It occurs in three dimensional space and so at one time the dipole is this way. At some later time it might be this or this or this. Yes? And therefore you have to take into, you have to remember this is a 3D problem.

There are mathematical descriptions of this called spherical harmonics that let you treat this. The fact that this is three dimensional, if you remember when we were discussing fluorescence relaxation I said there were some complications in the math.

This is the same complication. It arises because the system is three dimensional and you just have to live with it. We're two dimensional. Well, you can study 2D systems but that's not what we're talking about. Okay, what else can you do? Well, there's one interesting thing.

You can say I have a polymer and I am going to decompose the motion of the polymer into some set of normal coordinates.

For example, I will say here's a coordinate. It's the end to end vector. Here's another coordinate. It's the difference between the vector

from the middle to one end and the vector from the middle to the other end. Those two pieces, those two vectors are perpendicular to each other. This one tells you about the largest scale motion of the polymer. This one tells you about a somewhat

finer scale motion of the polymer. Now there are two general sorts of approaches to how you handle this. We go back to two theory papers. One is by Kirkwood and Reisman.

Now the experimental quantities they calculate do not include one end dielectric response. However, the math doesn't care about that. What Kirkwood and Reisman said is here is a polymer chain and it has a center

and it rotates and it also changes internal shape, fluctuation, but everything of any interest for, for example, viscosity or end to end motion

is hidden in the translation and the overall rotation. That's Kirkwood Reisman. There is another description due to Ruse and there's a second paper by Zim where he takes the Ruse model and he does something to it

which gets called Rouse-Zim because about half of it is really rouses and they're both nice models. And they decompose the polymer into a set of displacements each perpendicular to one axis.

And I am not going to do math on that. However, you get out of this theory, you say we have a shape of the polymer and the polymer, if you distort it, tends to relax back to equilibrium configurations

and the relaxation in these is a sum of exponentials in time. Well, if you have something that relaxes

and this is an exponential in time, what does its relaxation look like if you have, do this in frequency domain? And the answer is that if you have an e to the minus gamma t, that's an exponential. The frequency behavior, there's some math here I'm skipping,

is some constant divided by, in essence, omega square plus some number proportional to gamma square. I am skipping the math details and some two pis and such not that are not central because the important part here

is that at long time, at high frequency, excuse me, this should go as omega to the minus two. Yes? Well, if you look at the high frequency behavior, and by the way, if you add a bunch of things that are decaying as omega to the minus two

and you add them up, they still decay as omega to the minus two. So these models say omega to the minus two at high frequency. However, if you look at the slopes, well, actually, you can't look at them. You have to do the numerical fit and you would have to procure a copy of my book,

Complete Tables, which I don't really urge you to do for this course. It is the supplement to the Cambridge book, it is the book I published, giving all of the numerical fitting parameters for all of these curves I'm showing you.

That is, for example, in seven dash 16, there is a power law and there's something that's close to an exponential and each of those has fitting parameters that are numbers. Well, I tabulated all of the numbers and I have published them, so if you're curious what the numbers are, you can look them up.

__GIVEN INSTRUCTION A__
In the records, starting at the line that contains "name author: D. Don" and ending at the line that contains "collection date: 1965-04-11", can you switch "collectors" to "collected by" and give those lines again with everything else unchanged?

Stored items:
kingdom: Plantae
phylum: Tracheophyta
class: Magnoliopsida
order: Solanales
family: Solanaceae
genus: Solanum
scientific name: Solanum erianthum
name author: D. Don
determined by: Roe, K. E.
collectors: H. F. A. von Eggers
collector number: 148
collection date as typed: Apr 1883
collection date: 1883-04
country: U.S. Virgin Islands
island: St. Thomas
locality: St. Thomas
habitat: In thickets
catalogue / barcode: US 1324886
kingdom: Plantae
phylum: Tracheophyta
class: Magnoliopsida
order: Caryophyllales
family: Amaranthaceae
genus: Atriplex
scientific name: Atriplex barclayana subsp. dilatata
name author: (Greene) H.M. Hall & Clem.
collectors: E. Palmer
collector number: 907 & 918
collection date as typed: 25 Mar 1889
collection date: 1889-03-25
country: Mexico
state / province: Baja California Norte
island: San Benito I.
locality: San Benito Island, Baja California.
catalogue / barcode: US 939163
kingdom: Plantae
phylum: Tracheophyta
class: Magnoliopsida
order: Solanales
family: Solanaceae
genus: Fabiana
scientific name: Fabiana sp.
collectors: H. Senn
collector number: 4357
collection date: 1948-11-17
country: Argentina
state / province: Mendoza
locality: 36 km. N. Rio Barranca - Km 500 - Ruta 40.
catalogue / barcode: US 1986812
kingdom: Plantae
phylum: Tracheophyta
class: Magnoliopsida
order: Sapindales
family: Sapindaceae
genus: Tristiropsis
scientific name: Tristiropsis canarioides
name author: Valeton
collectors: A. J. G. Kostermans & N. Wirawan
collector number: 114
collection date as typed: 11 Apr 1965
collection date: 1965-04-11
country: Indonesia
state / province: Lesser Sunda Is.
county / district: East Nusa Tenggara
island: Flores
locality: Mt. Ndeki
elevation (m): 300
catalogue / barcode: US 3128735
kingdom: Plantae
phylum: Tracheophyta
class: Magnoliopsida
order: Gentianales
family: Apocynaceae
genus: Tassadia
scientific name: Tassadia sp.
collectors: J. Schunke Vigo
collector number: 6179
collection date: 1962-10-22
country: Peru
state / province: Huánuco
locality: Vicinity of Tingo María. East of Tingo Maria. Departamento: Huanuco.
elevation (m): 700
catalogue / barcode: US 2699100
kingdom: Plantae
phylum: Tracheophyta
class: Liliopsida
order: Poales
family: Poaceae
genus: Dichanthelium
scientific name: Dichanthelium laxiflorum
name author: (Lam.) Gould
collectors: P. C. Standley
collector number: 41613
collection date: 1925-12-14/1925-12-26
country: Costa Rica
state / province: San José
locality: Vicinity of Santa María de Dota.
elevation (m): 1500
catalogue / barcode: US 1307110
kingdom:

__GIVEN INSTRUCTION B__
In the lecture excerpt, what are the mathematical descriptions called that let you treat the three-dimensional problem?

__EXERCISE ANSWER A__
name author: D. Don
determined by: Roe, K. E.
collected by: H. F. A. von Eggers
collector number: 148
collection date as typed: Apr 1883
collection date: 1883-04
country: U.S. Virgin Islands
island: St. Thomas
locality: St. Thomas
habitat: In thickets
catalogue / barcode: US 1324886
kingdom: Plantae
phylum: Tracheophyta
class: Magnoliopsida
order: Caryophyllales
family: Amaranthaceae
genus: Atriplex
scientific name: Atriplex barclayana subsp. dilatata
name author: (Greene) H.M. Hall & Clem.
collected by: E. Palmer
collector number: 907 & 918
collection date as typed: 25 Mar 1889
collection date: 1889-03-25
country: Mexico
state / province: Baja California Norte
island: San Benito I.
locality: San Benito Island, Baja California.
catalogue / barcode: US 939163
kingdom: Plantae
phylum: Tracheophyta
class: Magnoliopsida
order: Solanales
family: Solanaceae
genus: Fabiana
scientific name: Fabiana sp.
collected by: H. Senn
collector number: 4357
collection date: 1948-11-17
country: Argentina
state / province: Mendoza
locality: 36 km. N. Rio Barranca - Km 500 - Ruta 40.
catalogue / barcode: US 1986812
kingdom: Plantae
phylum: Tracheophyta
class: Magnoliopsida
order: Sapindales
family: Sapindaceae
genus: Tristiropsis
scientific name: Tristiropsis canarioides
name author: Valeton
collected by: A. J. G. Kostermans & N. Wirawan
collector number: 114
collection date as typed: 11 Apr 1965
collection date: 1965-04-11

__EXERCISE ANSWER B__
Spherical harmonics.